Bedrohte Schulreform: Das fliehende Klassenzimmer

Wenn die Schulreform scheitert, dann nicht an der pädagogischen Idee, sondern an der Wirklichkeit. Wer möchte deutschen Familien verwehren, zum Wohl ihrer Kinder Schulen zu suchen, an denen sie nicht täglich einen Spießrutenlauf erleiden müssen? Ein Kommentar.

Es hat lange gedauert, bis über Deutschenfeindlichkeit geredet wurde – und gerade engagierten Lehrern und Rektoren fällt es besonders schwer. Unter dem Schweigen leiden müssen Kinder und Jugendliche, die in der Schule gemobbt werden, als „Kartoffel“ beschimpft oder verprügelt werden: Weil sie eine verhasste Minderheit sind, wird ihr Schulalltag zum Martyrium.

Viel Zeit bleibt nicht, auf die alarmierenden Signale zu reagieren. Erstes Opfer könnte die gerade erst mit großer Erwartung gestartete Sekundarschule werden, die allen Kindern, den deutschstämmigen und denen aus Migrantenfamilien, gemeinsam Chancen eröffnen soll. Endlich ist Schluss mit der Hauptschule, der pädagogischen Sackgasse. Jetzt ist auch in der Sekundarschule für jeden der Weg zum Abitur frei – und zu einer wirklichen Integration. Doch Berlin ist dabei, diesen Aufbruch zu vertun. Es gibt ein neues Schild am Schultor, aber in den Problemkiezen ist man bereits wieder auf dem Weg zurück zur alten Restschule.

Wenn die Schulreform zu scheitern droht, dann nicht an der pädagogischen Idee, sondern an der Wirklichkeit. Die Schulen, an denen Schüler aus Migrantenfamilien die Mehrheitsgesellschaft sind, dürfen nicht den Verdacht aufkommen lassen, sie wollten das Problem unter den Tisch kehren. Wer möchte deutschen Familien verwehren, zum Wohl ihrer Kinder sich Schulen zu suchen, an denen sie nicht täglich einen Spießrutenlauf erleiden müssen? Wenn die Abstimmung mit den Füßen erst einmal in Gang gekommen ist, dann nützen das beste Lehrkonzept und die engagiertesten Lehrer nichts mehr. Die Geschichten, die auch jeder Erwachsene erzählen kann, wie er einst getriezt wurde von anderen Schülern, sind nicht zu vergleichen mit dem Ausmaß an Hass, Rassismus und Verachtung, das manche deutsche Kinder heute erleiden müssen. Es macht es nicht besser, dass es sich um ein Unterschichtphänomen handelt und jene Jugendlichen, die mobben, dies aus Frust darüber tun, dass sie benachteiligt und überfordert sind.
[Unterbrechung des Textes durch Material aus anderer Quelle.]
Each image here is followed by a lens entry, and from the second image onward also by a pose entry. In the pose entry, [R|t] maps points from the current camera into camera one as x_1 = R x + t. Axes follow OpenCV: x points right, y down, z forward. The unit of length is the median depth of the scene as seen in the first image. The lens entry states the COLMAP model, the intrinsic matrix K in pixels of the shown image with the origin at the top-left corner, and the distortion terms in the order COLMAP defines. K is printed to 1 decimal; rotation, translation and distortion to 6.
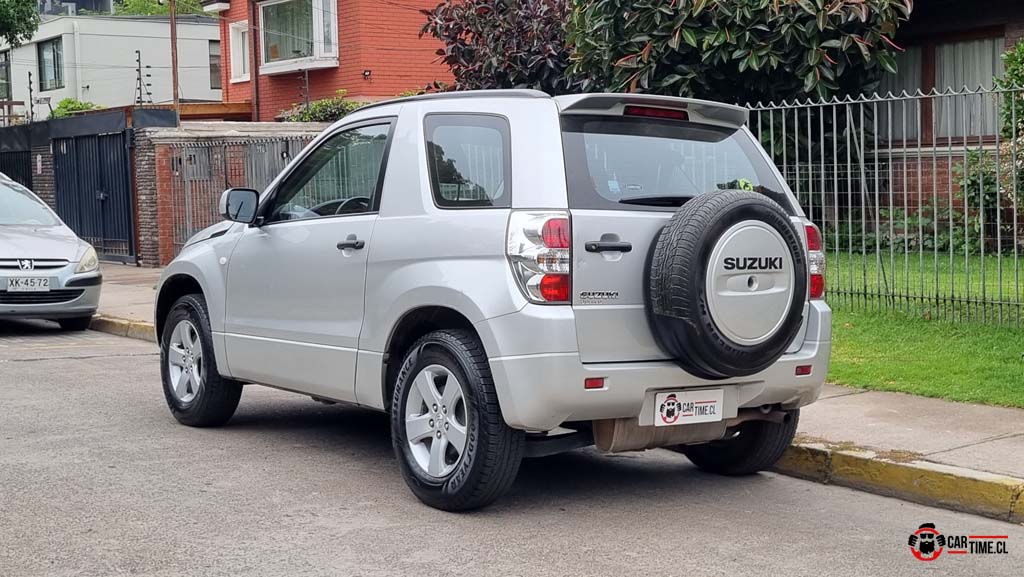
lens RADIAL K [[1397.6, 0, 517.9], [0, 1397.6, 285.3], [0, 0, 1]] dist [0.029429, 0.040663]
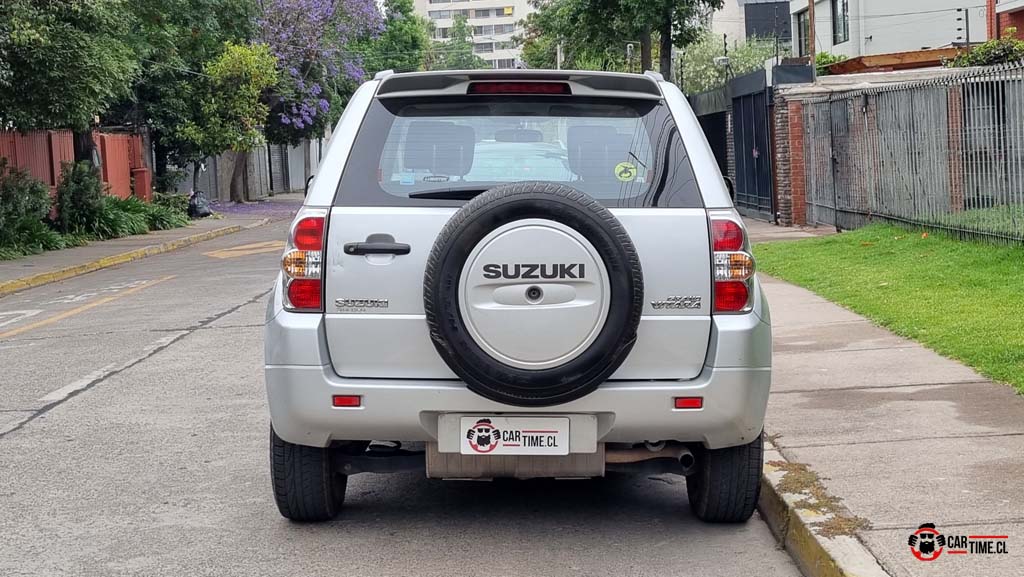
lens RADIAL K [[1397.6, 0, 517.9], [0, 1397.6, 285.3], [0, 0, 1]] dist [0.029429, 0.040663]
pose [[0.797436, 0.035567, -0.602354, 0.642717], [-0.011410, 0.998972, 0.043880, -0.042360], [0.603295, -0.028119, 0.797022, 0.330403]]
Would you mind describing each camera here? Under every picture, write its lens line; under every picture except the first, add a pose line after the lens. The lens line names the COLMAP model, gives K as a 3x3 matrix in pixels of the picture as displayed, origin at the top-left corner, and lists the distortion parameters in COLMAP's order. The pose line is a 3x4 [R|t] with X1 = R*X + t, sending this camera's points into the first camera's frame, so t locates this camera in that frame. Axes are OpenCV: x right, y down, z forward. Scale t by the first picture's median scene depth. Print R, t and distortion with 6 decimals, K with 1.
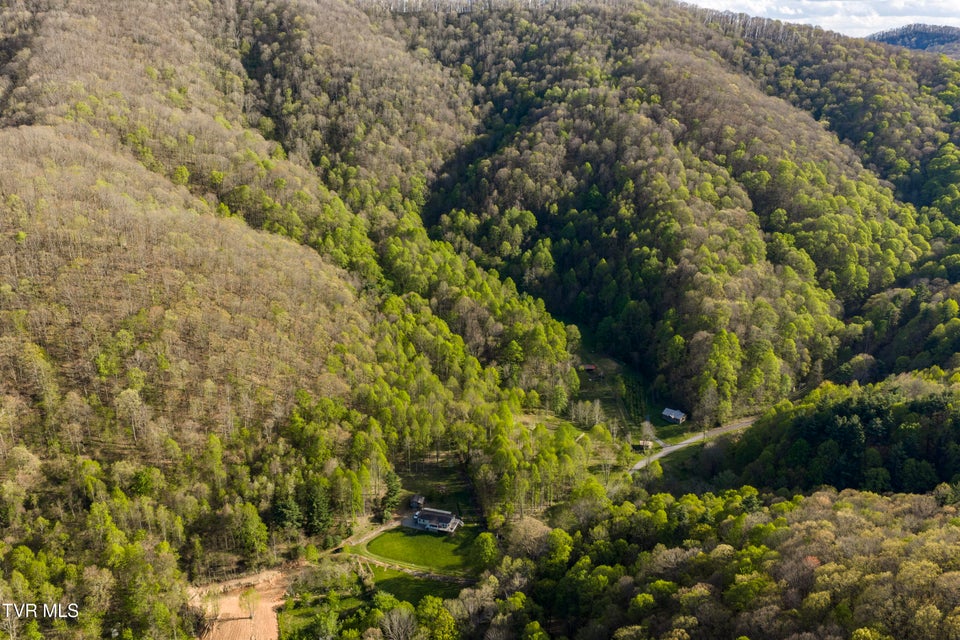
lens RADIAL K [[793.2, 0, 483.6], [0, 793.2, 323.3], [0, 0, 1]] dist [0.013030, -0.022018]
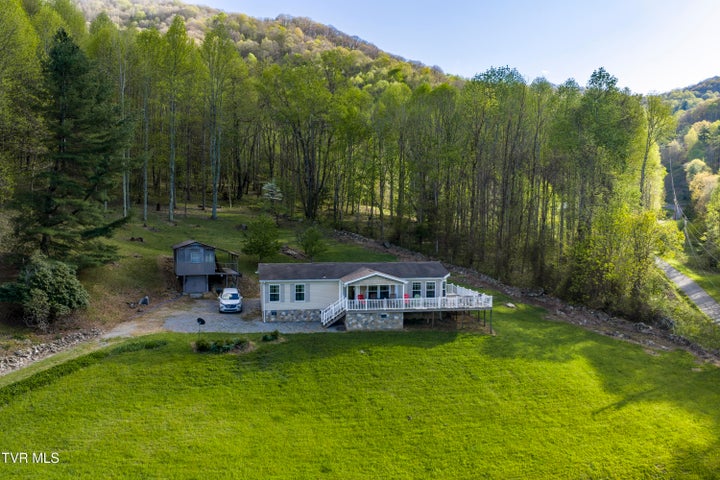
lens RADIAL K [[594.9, 0, 362.7], [0, 594.9, 240.3], [0, 0, 1]] dist [0.013030, -0.022018]
pose [[0.873846, -0.015696, 0.485950, -0.079301], [0.153249, 0.957424, -0.244650, 0.170413], [-0.461420, 0.288258, 0.839046, 0.552848]]
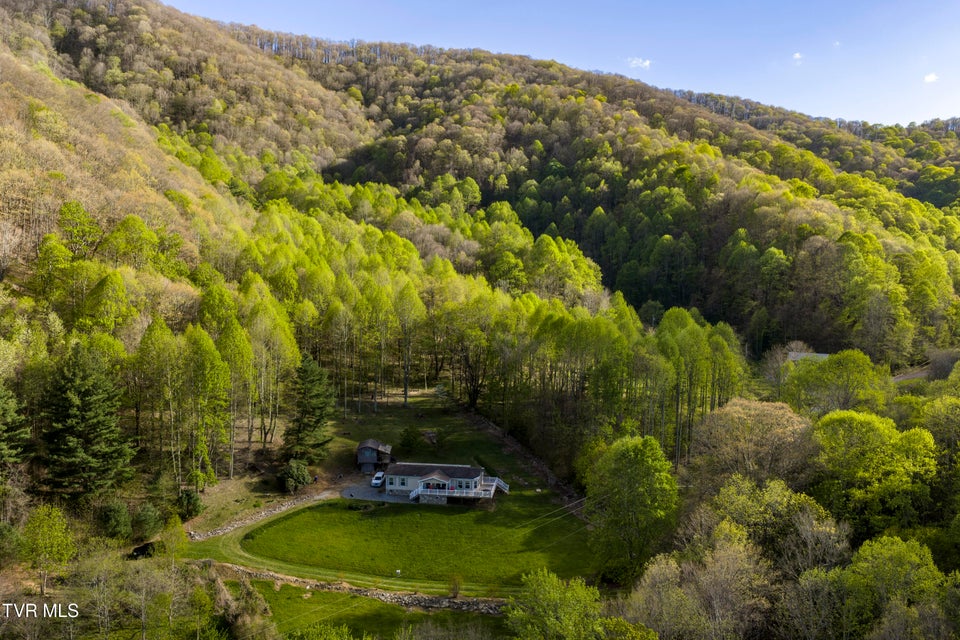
lens RADIAL K [[793.2, 0, 483.6], [0, 793.2, 321.8], [0, 0, 1]] dist [0.013030, -0.022018]
pose [[0.981564, 0.002354, 0.191120, -0.068376], [0.047763, 0.965179, -0.257191, 0.171369], [-0.185071, 0.261578, 0.947273, 0.395829]]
Bildungssenator Jürgen Zöllner will den Sekundarschulen Zeit geben, ein attraktives Profil zu entwickeln. Er könnte sich verschätzen, wie viel Zeit er noch hat, die größte Reform der Berliner Schulgeschichte zu retten. Es sieht fast so aus, als sei im Reformgewitter, das die Berliner Schulen seit Jahren in Atem hält, untergegangen, dass es vor allem um die Schüler geht. Schule ist ein soziales System und nicht nur Wissensvermittlung. Das Klassenziel ist auch, tolerantes Miteinander zu erlernen – als Vorbereitung auf ein Leben in einer demokratischen Gesellschaft. Es darf nicht sein, dass das Samenkorn einer Parallelgesellschaft ausgerechnet in jenen Schulen einen Nährboden findet, in denen die Mehrheitsverhältnisse umgekehrt sind.

Helfen kann nur, wenn Lehrer entschieden gegen den Rassismus im Klassenzimmer einschreiten und Bildungsverwaltung und Bezirke sich hinter die ebenfalls gemobbten Lehrkräfte stellen. Vor allem aber sind die Migrantenverbände gefordert, auf die Eltern einzuwirken. Verfestigt sich das Deutschenbashing, könnten sie es als Echo mit einer wachsenden Stigmatisierung zu tun bekommen, die dann unterschiedslos alle Türken und Araber trifft. Der Bezirk Neukölln hat vorgemacht, dass Gewaltvorfälle durch Wachen vor dem Schultor verhindert werden können; nun gilt es, hinterm Tor ebenso wachsam zu sein. Jede Schulreform wird vergebens sein, wenn die Spielregeln der Außenwelt nicht im Klassenzimmer gelten.